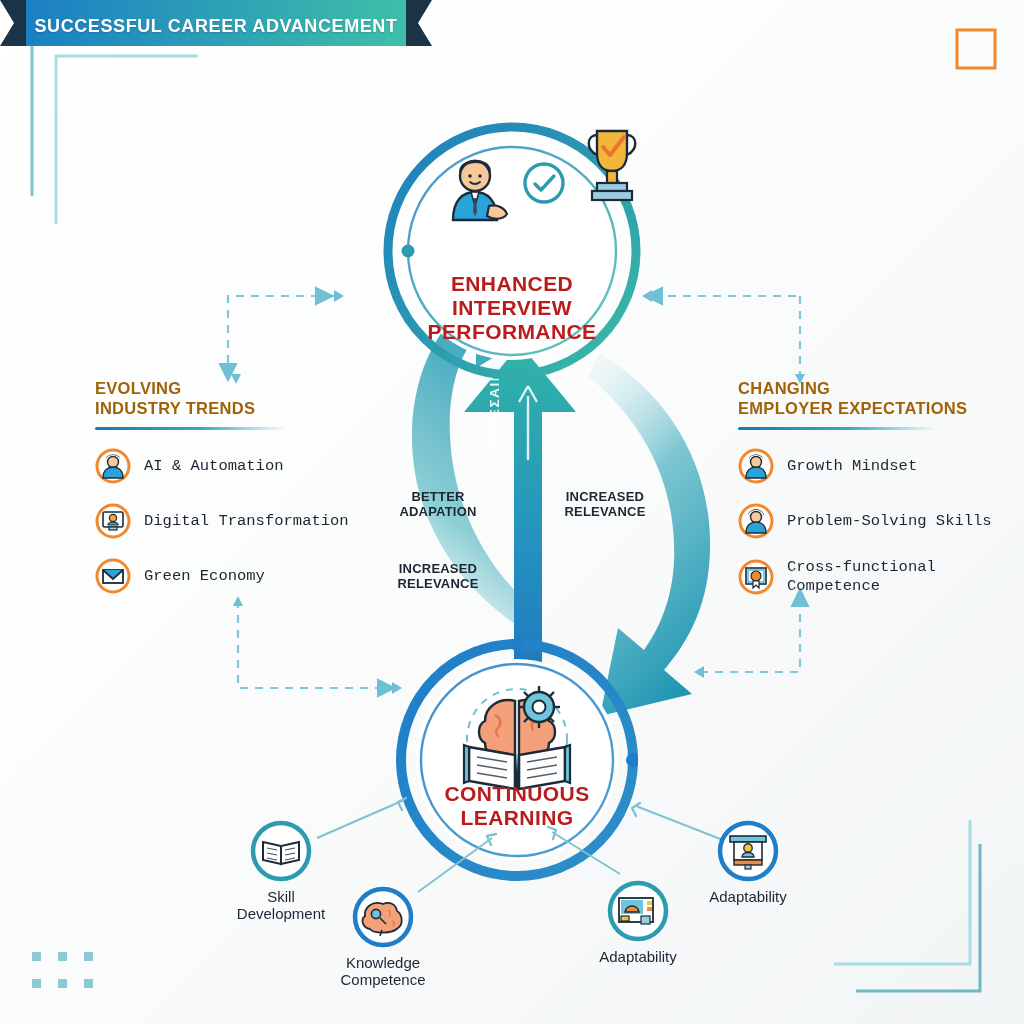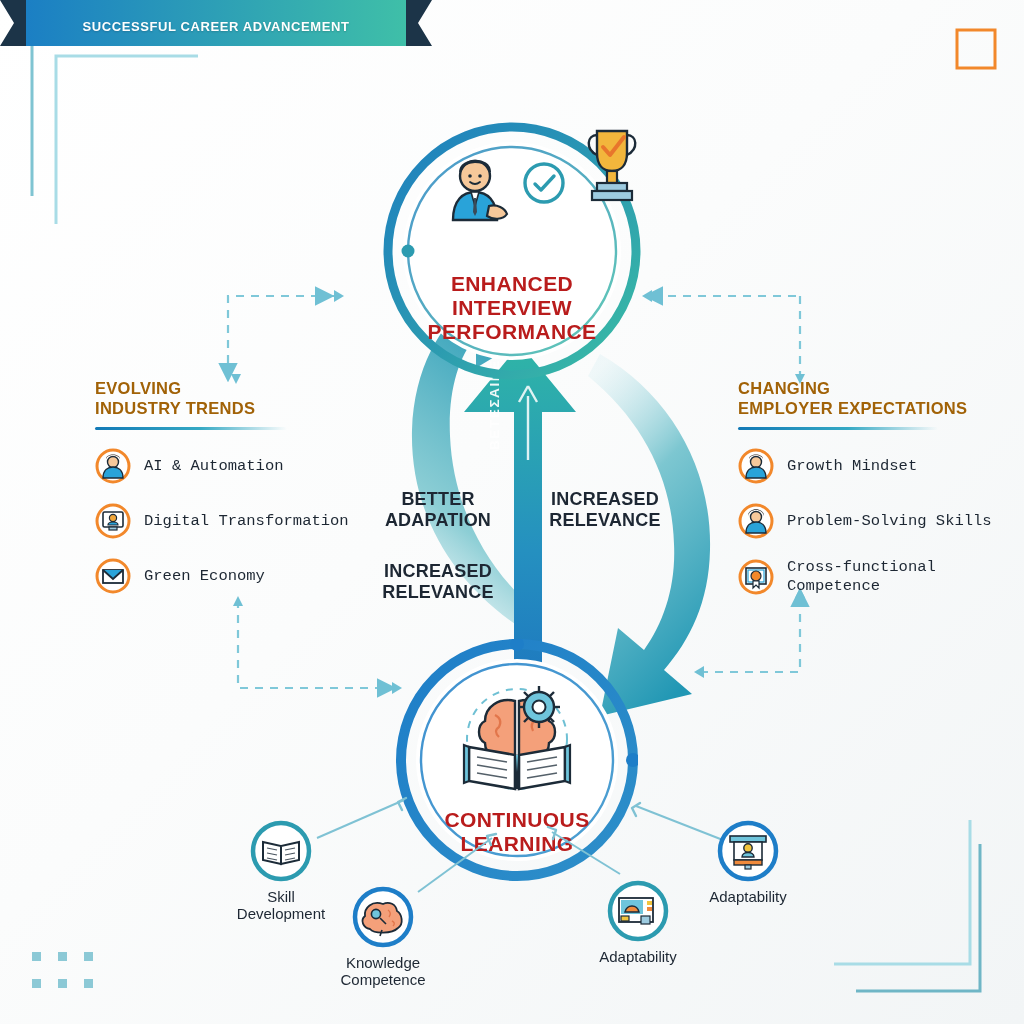--- a/index.html
+++ b/index.html
@@ -14,38 +14,38 @@
   svg{display:block;}
 
   
   .bracket{position:absolute;}
 
   
   #banner{left:296px;top:53px;width:432px;height:52px;}
   #banner-text{
     position:absolute;left:0;top:0;width:432px;height:52px;
     display:flex;align-items:center;justify-content:center;
-    color:#ffffff;font-size:13px;font-weight:bold;letter-spacing:.6px;
+    color:#ffffff;font-size:18px;font-weight:bold;letter-spacing:.6px;
     text-shadow:0 1px 2px rgba(0,0,0,.18);
     white-space:nowrap;
   }
 
   
   .node{position:absolute;}
   .node-label{
     position:absolute;left:0;right:0;text-align:center;
     color:#b91c1c;font-weight:bold;letter-spacing:.4px;line-height:1.14;
   }
 
   
   #node-top{left:383px;top:122px;width:258px;height:258px;}
   #node-top .node-label{top:150px;font-size:21px;}
   
   #node-bottom{left:396px;top:639px;width:242px;height:242px;}
-  #node-bottom .node-label{top:143px;font-size:21px;margin-top:26px;}
+  #node-bottom .node-label{top:143px;font-size:21px;}
 
   
   .panel{position:absolute;}
   .panel-title{
     color:#a16207;font-size:16.5px;font-weight:bold;line-height:1.22;
     letter-spacing:.3px;white-space:pre-line;
   }
   .panel-rule{height:3px;border-radius:2px;margin-top:9px;}
   .panel-rule.left{width:192px;background:linear-gradient(90deg,#1279b6 0%,#35a9c4 55%,rgba(140,214,226,0) 100%);}
   .panel-rule.right{width:200px;background:linear-gradient(90deg,#1279b6 0%,#35a9c4 55%,rgba(140,214,226,0) 100%);}
@@ -53,21 +53,21 @@
   .panel-item{display:flex;align-items:center;margin-bottom:19px;}
   .panel-item .ic{flex:0 0 auto;margin-right:13px;}
   .panel-item .tx{
     color:#1d2733;font-size:15.5px;line-height:1.18;font-family:Liberation Mono, monospace;
   }
   #panel-left{left:95px;top:378px;width:260px;}
   #panel-right{left:738px;top:378px;width:270px;}
 
   
   .c-lbl{
-    position:absolute;color:#1d2733;font-size:18px;font-weight:bold;
+    position:absolute;color:#1d2733;font-size:13px;font-weight:bold;
     line-height:1.16;letter-spacing:.2px;text-align:center;
   }
   #lbl-ba{left:378px;top:489px;width:120px;}
   #lbl-ir1{left:540px;top:489px;width:130px;}
   #lbl-ir2{left:378px;top:561px;width:120px;}
   #lbl-hc{left:540px;top:561px;width:130px;}
 
   
   #arrow-vtext{
     position:absolute;left:487px;top:430px;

◆ **INSTRUCTION**: Repeat each entry above exactly. Omit the pictures.

◆ **ANSWER SPACE**:
--- a/index.html
+++ b/index.html
@@ -14,38 +14,38 @@
   svg{display:block;}
 
   
   .bracket{position:absolute;}
 
   
   #banner{left:296px;top:53px;width:432px;height:52px;}
   #banner-text{
     position:absolute;left:0;top:0;width:432px;height:52px;
     display:flex;align-items:center;justify-content:center;
-    color:#ffffff;font-size:13px;font-weight:bold;letter-spacing:.6px;
+    color:#ffffff;font-size:18px;font-weight:bold;letter-spacing:.6px;
     text-shadow:0 1px 2px rgba(0,0,0,.18);
     white-space:nowrap;
   }
 
   
   .node{position:absolute;}
   .node-label{
     position:absolute;left:0;right:0;text-align:center;
     color:#b91c1c;font-weight:bold;letter-spacing:.4px;line-height:1.14;
   }
 
   
   #node-top{left:383px;top:122px;width:258px;height:258px;}
   #node-top .node-label{top:150px;font-size:21px;}
   
   #node-bottom{left:396px;top:639px;width:242px;height:242px;}
-  #node-bottom .node-label{top:143px;font-size:21px;margin-top:26px;}
+  #node-bottom .node-label{top:143px;font-size:21px;}
 
   
   .panel{position:absolute;}
   .panel-title{
     color:#a16207;font-size:16.5px;font-weight:bold;line-height:1.22;
     letter-spacing:.3px;white-space:pre-line;
   }
   .panel-rule{height:3px;border-radius:2px;margin-top:9px;}
   .panel-rule.left{width:192px;background:linear-gradient(90deg,#1279b6 0%,#35a9c4 55%,rgba(140,214,226,0) 100%);}
   .panel-rule.right{width:200px;background:linear-gradient(90deg,#1279b6 0%,#35a9c4 55%,rgba(140,214,226,0) 100%);}
@@ -53,21 +53,21 @@
   .panel-item{display:flex;align-items:center;margin-bottom:19px;}
   .panel-item .ic{flex:0 0 auto;margin-right:13px;}
   .panel-item .tx{
     color:#1d2733;font-size:15.5px;line-height:1.18;font-family:Liberation Mono, monospace;
   }
   #panel-left{left:95px;top:378px;width:260px;}
   #panel-right{left:738px;top:378px;width:270px;}
 
   
   .c-lbl{
-    position:absolute;color:#1d2733;font-size:18px;font-weight:bold;
+    position:absolute;color:#1d2733;font-size:13px;font-weight:bold;
     line-height:1.16;letter-spacing:.2px;text-align:center;
   }
   #lbl-ba{left:378px;top:489px;width:120px;}
   #lbl-ir1{left:540px;top:489px;width:130px;}
   #lbl-ir2{left:378px;top:561px;width:120px;}
   #lbl-hc{left:540px;top:561px;width:130px;}
 
   
   #arrow-vtext{
     position:absolute;left:487px;top:430px;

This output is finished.